Items excerpted from a collection:
++++++++++

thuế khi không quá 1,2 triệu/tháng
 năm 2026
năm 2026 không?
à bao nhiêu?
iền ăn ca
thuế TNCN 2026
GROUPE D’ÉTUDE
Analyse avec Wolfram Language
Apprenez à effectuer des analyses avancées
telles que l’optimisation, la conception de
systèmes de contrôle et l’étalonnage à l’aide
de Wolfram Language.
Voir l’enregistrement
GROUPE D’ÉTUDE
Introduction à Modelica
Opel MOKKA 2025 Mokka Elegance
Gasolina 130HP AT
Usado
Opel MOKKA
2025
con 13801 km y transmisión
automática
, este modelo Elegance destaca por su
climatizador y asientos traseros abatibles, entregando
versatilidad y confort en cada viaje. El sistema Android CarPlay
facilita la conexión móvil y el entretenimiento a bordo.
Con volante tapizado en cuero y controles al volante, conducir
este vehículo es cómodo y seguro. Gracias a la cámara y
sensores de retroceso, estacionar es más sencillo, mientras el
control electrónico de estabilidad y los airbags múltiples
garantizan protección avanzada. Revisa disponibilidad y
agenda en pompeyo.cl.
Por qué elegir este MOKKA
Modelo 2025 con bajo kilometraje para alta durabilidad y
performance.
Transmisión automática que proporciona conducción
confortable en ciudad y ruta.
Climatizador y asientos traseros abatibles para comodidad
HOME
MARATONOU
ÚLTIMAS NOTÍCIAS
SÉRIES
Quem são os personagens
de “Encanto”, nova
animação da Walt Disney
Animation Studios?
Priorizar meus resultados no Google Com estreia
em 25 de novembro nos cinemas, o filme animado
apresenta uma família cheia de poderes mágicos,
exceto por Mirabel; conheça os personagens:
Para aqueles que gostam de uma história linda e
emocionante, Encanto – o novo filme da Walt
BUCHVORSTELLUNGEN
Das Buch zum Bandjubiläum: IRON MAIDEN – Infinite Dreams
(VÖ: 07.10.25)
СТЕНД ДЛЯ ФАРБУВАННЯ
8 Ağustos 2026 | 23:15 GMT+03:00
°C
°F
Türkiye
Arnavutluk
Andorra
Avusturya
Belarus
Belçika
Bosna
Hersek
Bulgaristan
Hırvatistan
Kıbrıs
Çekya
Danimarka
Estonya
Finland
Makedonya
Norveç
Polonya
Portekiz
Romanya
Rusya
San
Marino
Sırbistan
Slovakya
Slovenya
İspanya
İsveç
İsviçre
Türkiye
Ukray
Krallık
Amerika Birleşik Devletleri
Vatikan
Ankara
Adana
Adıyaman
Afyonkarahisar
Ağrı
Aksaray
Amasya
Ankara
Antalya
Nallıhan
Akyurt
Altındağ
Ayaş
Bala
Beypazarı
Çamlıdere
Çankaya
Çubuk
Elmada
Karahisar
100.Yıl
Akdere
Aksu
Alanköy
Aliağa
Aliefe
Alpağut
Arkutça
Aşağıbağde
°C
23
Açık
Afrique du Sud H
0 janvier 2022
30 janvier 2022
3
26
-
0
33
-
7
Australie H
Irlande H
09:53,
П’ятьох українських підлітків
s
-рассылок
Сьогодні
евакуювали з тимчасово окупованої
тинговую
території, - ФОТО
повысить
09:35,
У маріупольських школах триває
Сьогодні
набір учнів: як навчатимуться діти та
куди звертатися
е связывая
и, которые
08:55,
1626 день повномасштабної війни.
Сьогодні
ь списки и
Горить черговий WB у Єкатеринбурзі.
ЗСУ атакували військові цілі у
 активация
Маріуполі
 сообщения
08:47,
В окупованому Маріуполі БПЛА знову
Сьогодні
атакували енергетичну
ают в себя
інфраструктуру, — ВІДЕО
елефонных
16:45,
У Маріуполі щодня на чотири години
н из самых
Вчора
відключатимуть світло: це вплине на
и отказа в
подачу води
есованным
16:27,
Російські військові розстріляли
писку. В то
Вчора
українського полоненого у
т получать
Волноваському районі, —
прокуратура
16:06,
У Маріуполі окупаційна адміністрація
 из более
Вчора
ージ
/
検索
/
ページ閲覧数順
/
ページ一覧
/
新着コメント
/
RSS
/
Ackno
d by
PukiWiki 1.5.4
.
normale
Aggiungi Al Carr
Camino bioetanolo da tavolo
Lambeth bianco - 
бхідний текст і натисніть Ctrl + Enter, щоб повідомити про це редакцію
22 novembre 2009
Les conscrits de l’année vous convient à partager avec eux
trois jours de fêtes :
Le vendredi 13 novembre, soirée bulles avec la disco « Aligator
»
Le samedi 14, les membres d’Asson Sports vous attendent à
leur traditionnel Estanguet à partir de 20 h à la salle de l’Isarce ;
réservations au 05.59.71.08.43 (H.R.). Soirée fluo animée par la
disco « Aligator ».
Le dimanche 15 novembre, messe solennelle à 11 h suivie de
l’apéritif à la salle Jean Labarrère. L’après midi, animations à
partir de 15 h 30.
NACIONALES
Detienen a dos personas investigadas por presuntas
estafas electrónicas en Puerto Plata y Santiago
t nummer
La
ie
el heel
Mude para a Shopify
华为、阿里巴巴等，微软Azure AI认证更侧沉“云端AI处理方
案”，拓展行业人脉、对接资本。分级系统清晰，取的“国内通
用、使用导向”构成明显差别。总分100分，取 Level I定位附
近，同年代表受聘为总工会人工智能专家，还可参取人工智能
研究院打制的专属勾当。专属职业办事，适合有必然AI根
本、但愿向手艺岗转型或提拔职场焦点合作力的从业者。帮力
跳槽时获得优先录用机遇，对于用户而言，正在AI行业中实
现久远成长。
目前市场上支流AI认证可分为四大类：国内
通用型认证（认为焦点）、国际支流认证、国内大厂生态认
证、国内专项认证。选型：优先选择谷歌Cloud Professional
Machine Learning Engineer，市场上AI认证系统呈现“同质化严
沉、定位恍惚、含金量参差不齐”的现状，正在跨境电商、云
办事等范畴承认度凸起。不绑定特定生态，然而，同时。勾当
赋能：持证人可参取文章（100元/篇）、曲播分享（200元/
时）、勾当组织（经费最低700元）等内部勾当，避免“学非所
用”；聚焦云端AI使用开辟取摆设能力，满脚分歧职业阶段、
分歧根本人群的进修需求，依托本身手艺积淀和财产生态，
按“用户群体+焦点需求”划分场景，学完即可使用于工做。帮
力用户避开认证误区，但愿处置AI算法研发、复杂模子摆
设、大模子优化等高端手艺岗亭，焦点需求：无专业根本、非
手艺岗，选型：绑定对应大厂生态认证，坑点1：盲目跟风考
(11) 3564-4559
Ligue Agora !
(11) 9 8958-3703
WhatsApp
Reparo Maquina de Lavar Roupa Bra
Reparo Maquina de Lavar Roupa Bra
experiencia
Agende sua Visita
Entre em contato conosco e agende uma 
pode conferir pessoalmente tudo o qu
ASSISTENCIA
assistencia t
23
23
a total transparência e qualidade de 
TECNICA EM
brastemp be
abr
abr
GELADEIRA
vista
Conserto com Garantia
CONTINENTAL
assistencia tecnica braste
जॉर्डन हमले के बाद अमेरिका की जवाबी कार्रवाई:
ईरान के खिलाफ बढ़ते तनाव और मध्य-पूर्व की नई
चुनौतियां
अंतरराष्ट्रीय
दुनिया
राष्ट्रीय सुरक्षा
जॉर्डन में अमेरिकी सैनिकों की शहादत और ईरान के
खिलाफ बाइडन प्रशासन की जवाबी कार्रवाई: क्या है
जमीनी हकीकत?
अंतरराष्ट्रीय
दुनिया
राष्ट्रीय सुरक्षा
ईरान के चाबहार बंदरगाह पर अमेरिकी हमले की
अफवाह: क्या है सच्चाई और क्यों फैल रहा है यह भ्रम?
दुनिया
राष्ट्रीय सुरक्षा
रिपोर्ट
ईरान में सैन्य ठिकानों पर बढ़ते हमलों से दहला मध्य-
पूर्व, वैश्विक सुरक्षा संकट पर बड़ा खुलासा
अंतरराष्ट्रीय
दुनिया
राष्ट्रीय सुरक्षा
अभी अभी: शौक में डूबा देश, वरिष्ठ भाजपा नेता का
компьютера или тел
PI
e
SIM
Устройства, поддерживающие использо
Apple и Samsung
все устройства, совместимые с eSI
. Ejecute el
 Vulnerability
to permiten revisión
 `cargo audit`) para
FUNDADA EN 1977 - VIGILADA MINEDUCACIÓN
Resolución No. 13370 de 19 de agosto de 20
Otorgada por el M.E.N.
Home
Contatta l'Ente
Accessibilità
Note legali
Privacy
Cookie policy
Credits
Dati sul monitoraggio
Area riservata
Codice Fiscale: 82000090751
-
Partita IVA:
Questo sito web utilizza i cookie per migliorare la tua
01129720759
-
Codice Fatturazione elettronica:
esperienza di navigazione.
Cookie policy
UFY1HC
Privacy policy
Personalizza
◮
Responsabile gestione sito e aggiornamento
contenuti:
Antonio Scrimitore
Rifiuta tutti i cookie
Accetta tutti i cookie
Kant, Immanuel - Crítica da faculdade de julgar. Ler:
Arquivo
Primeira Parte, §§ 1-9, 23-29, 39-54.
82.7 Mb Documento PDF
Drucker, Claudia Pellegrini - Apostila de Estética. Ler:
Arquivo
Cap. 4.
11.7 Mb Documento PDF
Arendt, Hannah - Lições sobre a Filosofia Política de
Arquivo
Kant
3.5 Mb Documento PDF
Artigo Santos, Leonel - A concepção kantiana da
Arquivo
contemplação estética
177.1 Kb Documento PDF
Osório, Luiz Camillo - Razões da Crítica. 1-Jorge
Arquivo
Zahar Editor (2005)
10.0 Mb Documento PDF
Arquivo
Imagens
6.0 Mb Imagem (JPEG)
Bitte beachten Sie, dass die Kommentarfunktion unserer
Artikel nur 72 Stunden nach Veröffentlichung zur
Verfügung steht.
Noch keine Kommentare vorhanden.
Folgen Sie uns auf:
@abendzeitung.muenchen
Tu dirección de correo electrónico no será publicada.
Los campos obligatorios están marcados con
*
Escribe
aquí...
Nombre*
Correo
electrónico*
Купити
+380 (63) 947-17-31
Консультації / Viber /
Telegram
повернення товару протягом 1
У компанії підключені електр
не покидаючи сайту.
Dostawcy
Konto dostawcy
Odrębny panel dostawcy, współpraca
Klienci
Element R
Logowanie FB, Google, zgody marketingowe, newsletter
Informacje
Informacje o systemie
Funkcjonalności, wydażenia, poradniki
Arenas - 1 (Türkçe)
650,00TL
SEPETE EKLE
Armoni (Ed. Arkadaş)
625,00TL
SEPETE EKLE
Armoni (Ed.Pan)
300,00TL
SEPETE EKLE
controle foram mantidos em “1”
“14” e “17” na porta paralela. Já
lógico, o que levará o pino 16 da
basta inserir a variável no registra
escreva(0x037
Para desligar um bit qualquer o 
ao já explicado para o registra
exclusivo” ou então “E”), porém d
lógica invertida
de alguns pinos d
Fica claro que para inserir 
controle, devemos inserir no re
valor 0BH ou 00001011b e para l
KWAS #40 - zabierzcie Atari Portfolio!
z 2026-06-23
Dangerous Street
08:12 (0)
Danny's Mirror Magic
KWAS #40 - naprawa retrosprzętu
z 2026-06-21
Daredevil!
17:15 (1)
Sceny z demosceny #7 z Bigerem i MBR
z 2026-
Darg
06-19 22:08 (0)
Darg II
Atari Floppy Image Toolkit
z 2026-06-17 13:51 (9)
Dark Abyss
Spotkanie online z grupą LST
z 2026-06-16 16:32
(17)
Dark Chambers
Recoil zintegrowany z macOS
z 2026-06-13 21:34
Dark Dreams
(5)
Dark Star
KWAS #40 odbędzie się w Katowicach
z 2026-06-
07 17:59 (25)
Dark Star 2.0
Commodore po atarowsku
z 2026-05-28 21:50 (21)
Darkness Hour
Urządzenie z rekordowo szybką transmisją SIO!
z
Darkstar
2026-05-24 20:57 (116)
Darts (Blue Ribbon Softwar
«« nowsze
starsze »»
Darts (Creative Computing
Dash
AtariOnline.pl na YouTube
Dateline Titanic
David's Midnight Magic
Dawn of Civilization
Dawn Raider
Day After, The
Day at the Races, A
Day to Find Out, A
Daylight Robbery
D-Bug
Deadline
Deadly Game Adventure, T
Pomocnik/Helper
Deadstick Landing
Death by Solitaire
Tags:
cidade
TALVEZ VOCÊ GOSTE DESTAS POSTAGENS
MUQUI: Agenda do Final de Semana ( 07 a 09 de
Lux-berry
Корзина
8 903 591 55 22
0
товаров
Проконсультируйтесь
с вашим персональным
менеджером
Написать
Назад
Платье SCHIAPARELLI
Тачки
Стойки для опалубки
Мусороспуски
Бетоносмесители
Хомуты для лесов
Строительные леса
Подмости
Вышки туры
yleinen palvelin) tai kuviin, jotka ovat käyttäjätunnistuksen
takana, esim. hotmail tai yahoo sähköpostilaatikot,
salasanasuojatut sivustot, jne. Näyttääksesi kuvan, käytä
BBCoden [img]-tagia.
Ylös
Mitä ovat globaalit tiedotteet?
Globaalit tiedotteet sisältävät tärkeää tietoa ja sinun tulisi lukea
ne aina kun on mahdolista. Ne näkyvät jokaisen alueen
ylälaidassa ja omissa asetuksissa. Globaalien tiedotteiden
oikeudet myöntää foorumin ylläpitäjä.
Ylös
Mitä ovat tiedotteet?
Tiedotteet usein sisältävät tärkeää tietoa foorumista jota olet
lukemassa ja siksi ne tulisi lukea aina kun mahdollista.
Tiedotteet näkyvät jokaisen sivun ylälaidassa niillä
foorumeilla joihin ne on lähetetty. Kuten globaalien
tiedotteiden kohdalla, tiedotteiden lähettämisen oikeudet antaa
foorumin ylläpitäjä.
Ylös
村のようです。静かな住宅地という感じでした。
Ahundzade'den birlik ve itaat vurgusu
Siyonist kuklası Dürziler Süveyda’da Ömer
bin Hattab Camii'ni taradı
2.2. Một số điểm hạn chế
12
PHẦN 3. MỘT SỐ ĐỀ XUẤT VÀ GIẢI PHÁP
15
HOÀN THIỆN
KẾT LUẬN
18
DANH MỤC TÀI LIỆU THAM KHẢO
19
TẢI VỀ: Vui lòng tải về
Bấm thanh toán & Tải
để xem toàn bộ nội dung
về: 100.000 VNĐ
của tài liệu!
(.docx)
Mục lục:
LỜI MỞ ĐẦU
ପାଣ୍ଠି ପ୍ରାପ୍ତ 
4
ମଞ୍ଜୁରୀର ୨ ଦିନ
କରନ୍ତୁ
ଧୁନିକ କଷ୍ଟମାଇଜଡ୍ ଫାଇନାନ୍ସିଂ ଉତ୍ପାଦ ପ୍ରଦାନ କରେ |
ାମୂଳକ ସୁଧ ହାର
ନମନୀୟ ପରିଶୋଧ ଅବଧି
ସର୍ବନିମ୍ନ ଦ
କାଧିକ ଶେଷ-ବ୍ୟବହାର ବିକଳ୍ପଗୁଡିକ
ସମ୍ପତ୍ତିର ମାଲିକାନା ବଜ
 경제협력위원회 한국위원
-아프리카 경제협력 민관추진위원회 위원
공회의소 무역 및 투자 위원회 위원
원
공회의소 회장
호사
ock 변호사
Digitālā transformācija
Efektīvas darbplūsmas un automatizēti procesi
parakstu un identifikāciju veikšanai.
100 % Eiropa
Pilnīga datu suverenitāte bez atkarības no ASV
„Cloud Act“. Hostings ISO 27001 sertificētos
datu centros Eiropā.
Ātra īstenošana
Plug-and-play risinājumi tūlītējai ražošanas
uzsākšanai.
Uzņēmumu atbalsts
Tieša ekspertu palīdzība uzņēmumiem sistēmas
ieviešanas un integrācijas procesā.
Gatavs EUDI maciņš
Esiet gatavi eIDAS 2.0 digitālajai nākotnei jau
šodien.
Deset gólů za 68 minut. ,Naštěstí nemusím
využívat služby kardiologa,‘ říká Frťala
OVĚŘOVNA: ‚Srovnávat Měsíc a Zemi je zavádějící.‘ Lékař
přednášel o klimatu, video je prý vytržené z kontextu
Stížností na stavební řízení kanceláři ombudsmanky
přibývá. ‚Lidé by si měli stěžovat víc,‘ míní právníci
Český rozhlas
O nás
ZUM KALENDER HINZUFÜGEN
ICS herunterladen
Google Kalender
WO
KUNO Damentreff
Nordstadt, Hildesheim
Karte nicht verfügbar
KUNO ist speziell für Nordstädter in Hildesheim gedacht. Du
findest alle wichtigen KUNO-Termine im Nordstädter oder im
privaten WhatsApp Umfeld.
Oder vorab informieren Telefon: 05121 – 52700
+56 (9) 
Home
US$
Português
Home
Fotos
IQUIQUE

++++++++++

Task goal: Copy out the lines from the start of the items through the line containing "Animation Studios?", both ends included, changing nothing.

Result for this exercise:
thuế khi không quá 1,2 triệu/tháng
 năm 2026
năm 2026 không?
à bao nhiêu?
iền ăn ca
thuế TNCN 2026
GROUPE D’ÉTUDE
Analyse avec Wolfram Language
Apprenez à effectuer des analyses avancées
telles que l’optimisation, la conception de
systèmes de contrôle et l’étalonnage à l’aide
de Wolfram Language.
Voir l’enregistrement
GROUPE D’ÉTUDE
Introduction à Modelica
Opel MOKKA 2025 Mokka Elegance
Gasolina 130HP AT
Usado
Opel MOKKA
2025
con 13801 km y transmisión
automática
, este modelo Elegance destaca por su
climatizador y asientos traseros abatibles, entregando
versatilidad y confort en cada viaje. El sistema Android CarPlay
facilita la conexión móvil y el entretenimiento a bordo.
Con volante tapizado en cuero y controles al volante, conducir
este vehículo es cómodo y seguro. Gracias a la cámara y
sensores de retroceso, estacionar es más sencillo, mientras el
control electrónico de estabilidad y los airbags múltiples
garantizan protección avanzada. Revisa disponibilidad y
agenda en pompeyo.cl.
Por qué elegir este MOKKA
Modelo 2025 con bajo kilometraje para alta durabilidad y
performance.
Transmisión automática que proporciona conducción
confortable en ciudad y ruta.
Climatizador y asientos traseros abatibles para comodidad
HOME
MARATONOU
ÚLTIMAS NOTÍCIAS
SÉRIES
Quem são os personagens
de “Encanto”, nova
animação da Walt Disney
Animation Studios?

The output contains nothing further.